Com relação à PEC dos Vereadores, eu me posiciono contrária. No meu ponto de vista, é injusta essa situação. Muitas pessoas deixaram de se candidatar nas últimas eleições devido ao número de cargos, apenas 10, e muitas dessas pessoas tinham potencial para se eleger, caso este número fosse acrescido. Por isso, não acredito que esta emenda venha de fato a ser aprovada.

Quanto ao governo do Prefeito Vasco Praça Filho, vejo que tem feito grandes investimentos principalmente nas áreas de saúde e infra-estrutura. Ele embelezou a cidade, e trouxe grandes avanços no campo da saúde, assim como em outros campos. Mas acho que poderia investir bem mais, principalmente no setor agrícola, que é um dos maiores potenciais econômicos de Paracatu. Nesta área, a ação da Prefeitura tem sido mínima, quase nenhuma, para falar a verdade. Além disso, o governo perdeu muito ao se ater demais à sua cúpula. Criou-se um esteriótipo diante do aumento de seu próprio salário e dos salários de seus secretários, e isso é muito ruim, embora em seguida ele tenha promovido várias exonerações, inclusive dos próprios secretários. Para mim isso é uma prova da dificuldade administrativa que o prefeito encontra, devido ao inchaço da máquina gerado por ele mesmo. Se tivesse um planejamento correto, não precisaria chegar ao ponto de exoneração em massa, como foi feito. O erro é evidente. A arrecadação de Paracatu é bem maior do que a de cidades vizinhas, mesmo com a crise econômica que se finda neste momento.

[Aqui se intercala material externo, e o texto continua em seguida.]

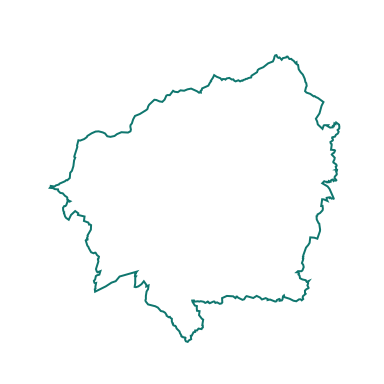 outline of Acatic, Jalisco, Mexico, rotated 9°
{"feature_id": "50627088B27776159649356", "entity_name": "Acatic", "entity_type": "district", "adm_level": 2, "iso_a3": "MEX", "parent_name": "Mexico", "parent_adm1": "Jalisco", "projection": "natural_earth1", "projection_center": [-102.897, 20.769], "detail": "fine", "context": "isolated", "style": "outline", "palette": "teal", "viewbox_px": 384, "rotation_deg": 9, "n_neighbors": 0, "source": "geoboundaries", "source_scale": "gbopen_adm2", "svg_char_len": 5996}
<svg xmlns="http://www.w3.org/2000/svg" viewBox="0 0 384 384"><g transform="rotate(9 192 192)"><path d="M211.2,340.7L212.1,339.1L214.2,337.5L213.3,334.2L214.2,334.0L215.4,330.3L217.0,329.7L216.8,328.3L218.6,328.0L219.8,325.9L222.9,325.9L223.3,324.7L223.9,324.1L223.5,322.1L223.0,322.0L223.0,316.3L221.5,315.6L218.2,312.5L218.1,308.5L215.5,308.5L214.8,305.7L214.7,303.9L212.6,303.7L209.7,300.4L209.2,299.2L210.9,298.8L211.7,299.9L214.9,299.0L216.3,299.1L217.7,298.5L220.9,298.6L221.8,299.3L222.7,299.4L224.7,297.7L225.3,297.9L225.3,298.5L226.9,299.1L230.4,296.8L231.3,296.7L232.4,297.9L234.1,297.1L236.9,298.1L238.6,297.4L239.2,296.3L238.3,292.1L242.7,289.2L249.0,288.6L251.5,290.0L251.9,289.5L252.2,288.4L252.7,288.2L254.2,289.2L258.7,290.6L260.3,289.8L261.5,287.0L262.3,286.3L269.1,287.1L272.1,284.5L275.7,285.6L277.9,287.2L281.4,285.3L283.5,285.9L283.6,286.9L285.9,286.0L291.3,287.2L292.5,286.7L292.8,285.4L294.9,284.0L295.5,284.3L295.6,285.7L297.7,285.0L298.2,283.8L298.2,280.8L299.0,279.8L299.7,281.4L305.2,282.2L309.2,283.5L312.1,283.6L314.5,281.3L316.2,281.0L317.3,281.8L318.6,280.3L317.8,278.7L317.9,277.5L320.2,274.8L319.4,274.1L319.0,271.7L320.2,270.1L322.1,268.8L322.1,268.3L320.6,266.2L321.0,264.3L320.6,263.0L321.4,261.5L319.3,262.8L318.1,261.3L314.7,261.1L312.2,260.3L311.2,257.6L310.1,256.9L310.4,255.6L309.1,254.8L308.0,254.9L309.1,253.6L312.5,253.1L313.3,252.2L314.1,248.7L313.2,246.5L311.7,245.0L312.3,241.6L311.9,240.4L312.3,240.2L311.7,238.6L312.1,238.3L311.8,237.3L313.3,229.1L315.1,226.2L316.1,223.8L315.9,218.3L319.9,218.0L323.1,218.5L324.5,210.6L324.4,209.1L322.6,203.3L321.9,203.0L319.5,199.6L318.8,196.4L319.4,196.0L319.5,194.5L321.7,192.8L323.8,189.7L323.9,188.2L323.1,185.3L321.8,185.6L321.7,178.8L323.4,178.7L327.1,179.6L326.2,178.3L325.9,176.7L328.4,175.8L328.9,176.4L329.6,175.8L330.8,176.7L332.0,176.3L332.9,176.5L333.0,176.2L327.4,167.5L325.1,165.3L319.3,163.0L320.9,160.7L322.0,161.0L324.0,160.8L324.1,161.3L325.8,160.9L325.6,159.8L327.3,160.2L327.5,158.7L328.6,157.8L329.3,157.7L330.1,159.0L331.1,158.1L332.3,158.3L332.7,157.7L330.6,155.8L330.6,154.5L332.2,152.1L332.0,150.9L331.1,149.1L331.8,148.5L331.8,147.5L330.6,147.5L331.1,147.2L330.0,144.5L330.7,143.7L330.7,143.1L330.1,142.2L327.0,140.7L326.8,140.0L327.6,137.5L327.6,135.8L324.2,133.2L324.8,132.1L326.2,130.9L326.8,128.8L326.3,128.3L322.7,128.5L322.6,123.6L322.4,122.8L321.5,122.4L320.9,121.0L323.0,119.0L322.9,117.8L321.9,116.8L322.0,116.0L324.6,114.9L325.2,113.0L326.7,111.7L327.2,110.6L327.4,109.5L326.1,108.0L327.5,106.3L327.3,104.4L326.7,102.5L323.5,100.8L323.2,102.5L321.9,101.9L321.8,104.6L321.1,104.4L320.7,104.8L320.9,106.1L318.3,106.8L315.5,105.7L316.0,104.7L312.2,105.3L311.7,105.7L311.0,109.2L305.7,105.6L304.6,102.8L302.9,100.3L305.6,94.5L306.5,86.5L307.8,82.6L301.4,79.3L299.8,79.0L298.1,78.1L297.2,78.5L293.5,76.6L289.5,75.9L287.9,74.7L288.2,70.9L288.7,69.3L287.8,66.6L286.8,65.6L285.6,62.5L283.1,58.7L280.7,56.8L278.2,54.1L276.9,49.9L275.3,49.4L274.9,47.5L273.9,48.4L271.8,46.4L270.5,46.0L269.3,45.0L267.4,45.4L265.2,43.3L264.2,43.6L263.9,44.4L260.9,45.5L259.9,47.4L257.4,45.4L256.4,46.0L255.3,45.5L254.0,43.6L252.8,44.1L252.3,45.5L252.2,47.6L251.5,50.4L247.1,53.0L242.9,57.6L239.0,60.0L237.9,61.2L237.5,63.5L232.6,67.8L232.5,69.6L229.9,70.6L228.7,71.6L227.6,71.8L226.8,72.6L225.2,73.3L224.6,74.2L223.8,74.1L222.2,75.2L220.3,74.4L217.8,75.9L216.4,75.5L215.2,74.3L213.7,74.7L211.0,73.5L208.5,74.4L207.5,75.7L207.0,75.4L204.8,75.6L204.0,76.7L202.2,75.2L198.3,74.3L195.6,73.1L194.8,75.9L193.2,79.3L193.5,79.6L192.5,81.5L191.5,84.4L185.8,88.1L185.6,89.9L184.8,90.5L185.2,92.4L183.8,92.3L183.4,92.8L181.2,91.7L175.0,90.0L171.5,91.3L168.4,93.2L164.7,93.4L162.4,95.6L159.2,95.7L157.5,95.0L154.9,99.8L152.6,100.1L151.6,100.8L150.5,105.0L148.6,107.6L145.8,107.6L142.3,106.7L140.4,106.8L136.0,112.5L135.3,114.4L135.0,117.0L134.2,118.0L128.3,123.1L123.8,125.8L122.5,129.5L121.9,133.6L120.8,135.6L120.9,137.2L121.9,139.9L121.7,141.7L119.5,143.3L112.9,144.0L108.8,146.6L106.7,148.8L102.8,150.3L99.6,150.2L97.0,147.8L94.6,147.1L90.3,146.7L87.3,147.4L83.7,149.7L79.9,153.0L79.5,154.3L77.2,156.6L73.5,158.7L71.7,158.7L71.2,164.3L71.7,165.3L70.2,175.1L70.2,175.7L71.3,176.3L70.6,179.2L70.8,185.1L70.1,189.8L68.7,192.1L69.1,197.3L67.0,199.9L66.0,199.9L64.8,201.3L59.8,204.5L59.4,205.4L56.5,206.8L55.4,208.1L51.6,208.1L51.7,208.8L51.0,210.1L53.0,210.0L53.3,209.7L56.1,210.6L59.3,210.4L59.6,211.7L62.1,213.5L64.5,213.5L67.2,215.7L69.1,216.5L69.7,217.1L70.0,219.0L70.6,219.1L70.6,219.5L73.2,220.2L72.6,220.7L70.6,220.4L69.9,224.5L69.2,225.7L68.0,225.9L67.1,227.8L67.6,230.1L68.4,231.7L68.9,231.9L68.9,233.3L69.3,233.5L70.4,235.9L71.7,237.3L74.6,238.7L76.1,233.6L79.6,229.1L83.0,230.8L82.9,232.5L89.7,233.0L89.8,237.5L94.4,238.4L95.5,240.3L96.3,240.0L97.5,240.5L98.0,245.0L95.6,251.3L96.0,252.0L95.5,254.0L96.3,254.8L96.2,255.5L95.1,255.7L94.6,256.4L97.0,261.3L98.5,262.7L98.8,263.5L101.8,267.3L104.4,267.9L105.8,267.0L106.3,267.1L108.1,269.2L110.2,270.4L110.1,272.3L109.7,272.4L109.5,273.0L110.4,275.3L109.2,283.2L110.4,285.4L111.2,286.1L113.9,284.5L113.4,288.1L111.1,289.2L110.2,290.1L110.0,293.5L109.0,295.1L109.8,296.9L110.7,297.3L111.5,296.9L111.4,300.9L111.8,302.4L111.2,303.2L111.9,305.6L121.6,298.7L126.7,294.1L130.6,292.0L133.7,286.8L149.9,279.3L149.3,280.4L149.4,281.0L148.7,281.8L149.0,282.5L148.7,282.9L148.8,284.0L149.9,284.0L149.3,285.3L150.2,290.9L150.2,294.7L151.5,294.8L153.8,293.6L156.5,291.0L158.4,287.7L161.4,290.8L161.6,292.5L163.7,291.1L163.8,294.8L162.7,297.3L162.7,301.9L163.2,305.0L162.9,306.1L163.4,307.3L166.2,309.9L173.6,310.6L176.4,311.5L179.8,314.4L182.4,314.6L184.4,315.5L186.1,317.4L186.2,318.1L188.5,319.3L189.7,318.8L190.4,319.7L191.9,320.3L192.3,322.9L193.3,324.8L193.8,324.8L193.9,325.9L194.5,326.6L195.8,326.8L196.1,326.0L196.2,327.0L197.2,327.4L198.1,329.2L201.5,331.7L202.1,333.1L203.8,335.2L204.0,336.1L204.5,336.5L205.4,336.4L205.9,336.9L207.9,336.8L208.4,337.1L208.2,338.3L208.4,339.1L209.3,340.4L211.2,340.7Z" fill="none" stroke="#0f766e" stroke-width="2"/></g></svg>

No entanto, os avanços, principalmente nos setores cultural e agrícola são muito pequenos em comparação com o desenvolvimento das nossas vizinhas."

QUESTÃO AMBIENTAL

"No que se refere à questão ambiental, estamos aguardando a avaliação que está sendo feita pela Prefeitura quanto à atuação da Kinross. A empresa é muito importante para a nossa cidade, sem sombra de dúvidas, mas as contrapartidas precisam ser fiscalizadas e executadas com efetividade. O que temos até o presente momento é um parecer da COPASA afirmando que as águas (referentes ao Projeto Lei das Águas do vereador Romualdo Ulhoa) nunca estiveram nos planos para abastecimento da cidade. Afora isso, se a Kinross deixasse Paracatu, como era especulado caso não fosse possível a construção dessa nova barragem, seríamos vítimas de uma invasão em massa de garimpeiros, como aconteceu no passado. Eu ainda acredito que a Kinross é uma empresa séria, que tem buscado o diálogo, mas seguirei batendo na tecla das contrapartidas, principalmente na área da cultura. No entanto, preciso inteirar-me mais da situação em geral, verificar pareceres de especialistas, para poder emitir uma opinião mais concreta a respeito do assunto."